Appeal from an order of the Family Court, Oneida County (James R. Griffith, J.), entered August 15, 2007 in a proceeding pursuant to Family Court Act article 4. The order granted the petition and suspended the child support obligation of petitioner.
Published by New York State Law Reporting Bureau pursuant to Judiciary Law § 431.
This opinion is uncorrected and subject to revision before publication in the Official Reports.
PRESENT: SCUDDER, P.J., HURLBUTT, FAHEY, PERADOTTO, AND PINE, JJ.
It is hereby ORDERED that the order so appealed from is unanimously reversed on the law without costs and the petition is dismissed.
The Law Guardian appeals from an order suspending the child support obligation of petitioner father, who alleged in his petition that his two children, ages 14 and 17, have abandoned him. In granting the petition seeking that relief, Family Court determined that the children have refused to visit their father or to have any substantial contact with him, and the court further determined that respondent mother was indifferent with respect to the visitation of the children with their father. It is well established that a " child of employable age, who actively abandons the non-custodial parent by refusing all contact and visitation, without cause, may be deemed to have forfeited his or her right to support' " (Matter of Chestara v Chestara, 47 AD3d 1046, 1047). Here, only one of the two children is of employable age (see Matter of Gottesman v Schiff, 239 AD2d 500; Matter of Ryan v Schmidt, 221 AD2d 449, 450), and thus the court erred as a matter of law in determining that the actions of the younger child constituted abandonment of her father (see Gottesman, 239 AD2d 500).
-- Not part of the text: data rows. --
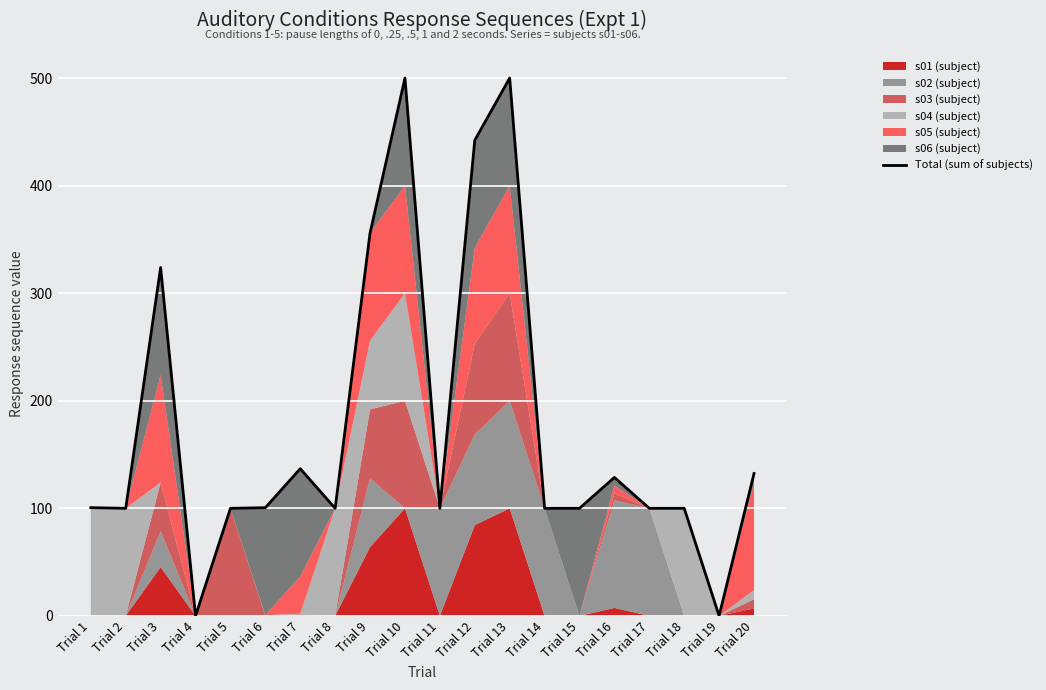

What is the value of the 16th point from the left?

128.7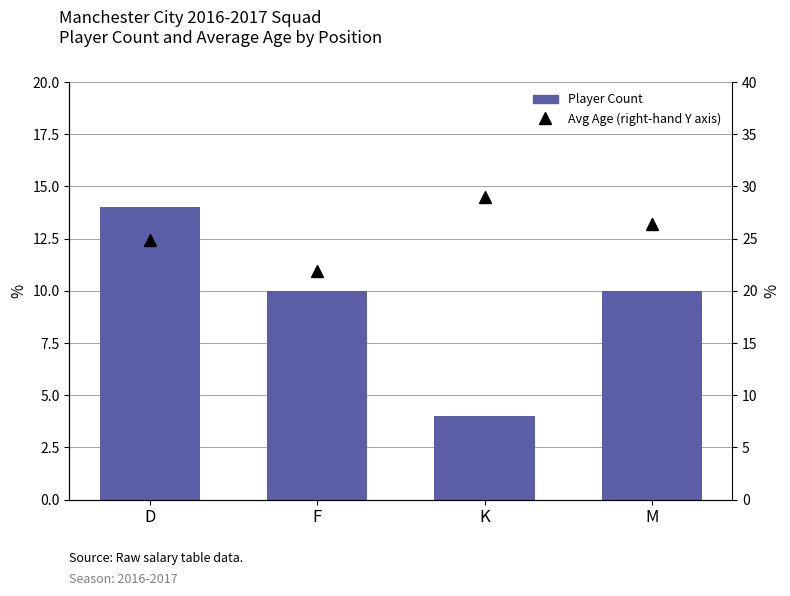

What is the label of the 1st bar from the right?

M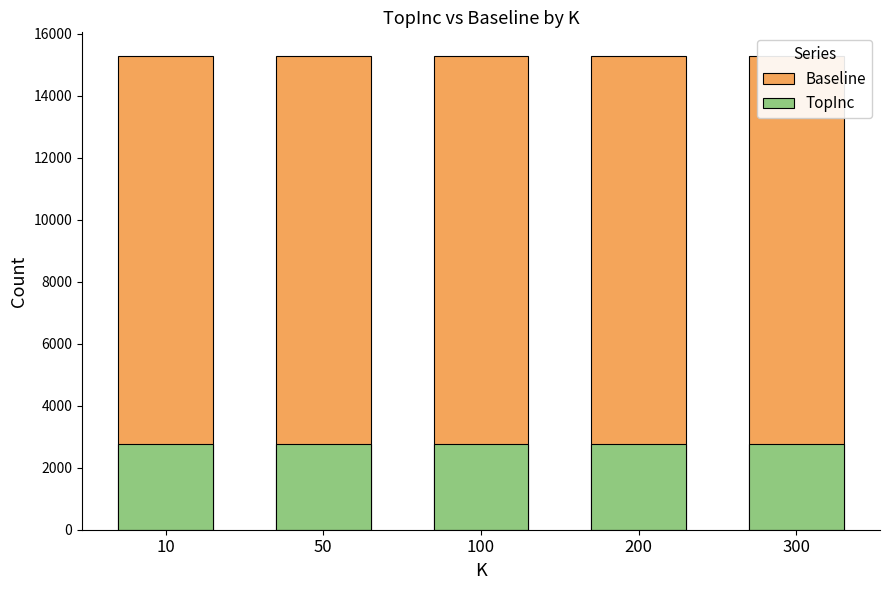

What is the spread (max minus min) of values at 200?

12522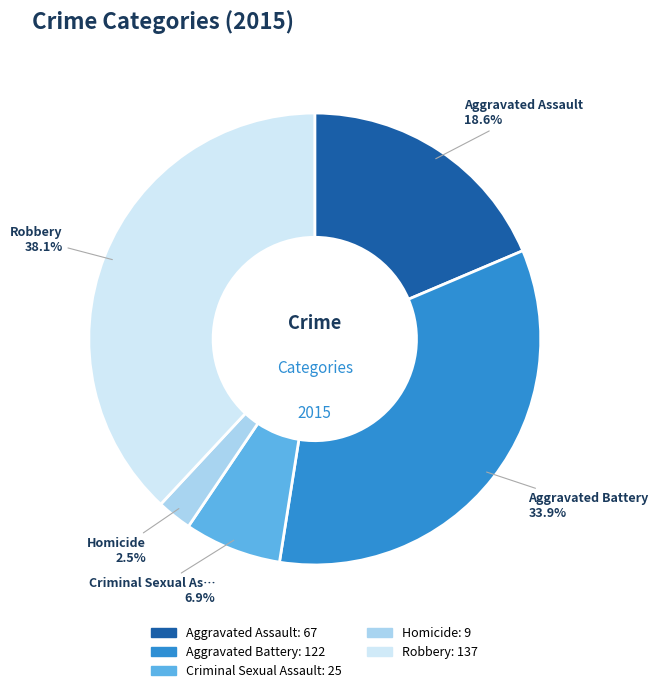

Is there any slice that represents more than half of the pie?

No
We conclude with respect to the older child that the evidence fails to support the court's determination that she abandoned her father. The children, who reside in Florida, last visited their father in the summer of 2005. The father and the children had an argument on the final night of the visit, and the children stayed with a family friend who transported them to the airport the next day. The father testified at the hearing on the petition that he left one or two messages for the children on the answering machine at their home and that he called or sent text messages to them on their individual cellular telephones. The father further testified that the children failed to return his calls or to respond to his text messages. We conclude that the failure of the older child to contact her father "merely indicates that there was a reluctance on [her] part to contact him . . . A child's reluctance to see a parent is not abandonment, relieving the parent of any support obligation . . ., and a few telephone calls cannot be construed as a serious attempt to maintain a relationship with a child" (Radin v Radin, 209 AD2d 396; cf. Matter of Chamberlin v Chamberlin, 240 AD2d 908, 909-910; see generally Matter of Kinney v Simonds, 276 AD2d 882, 883-884).
We further conclude that the court erred in determining that the failure of the mother to encourage visitation warranted the suspension of the father's child support obligation. "Where the custodial parent's actions do not rise to the level of deliberate frustration' of the non-custodial parent's visitation rights, suspension or termination of support payments is not warranted" (Hiross v Hiross, 224 AD2d 662, 663).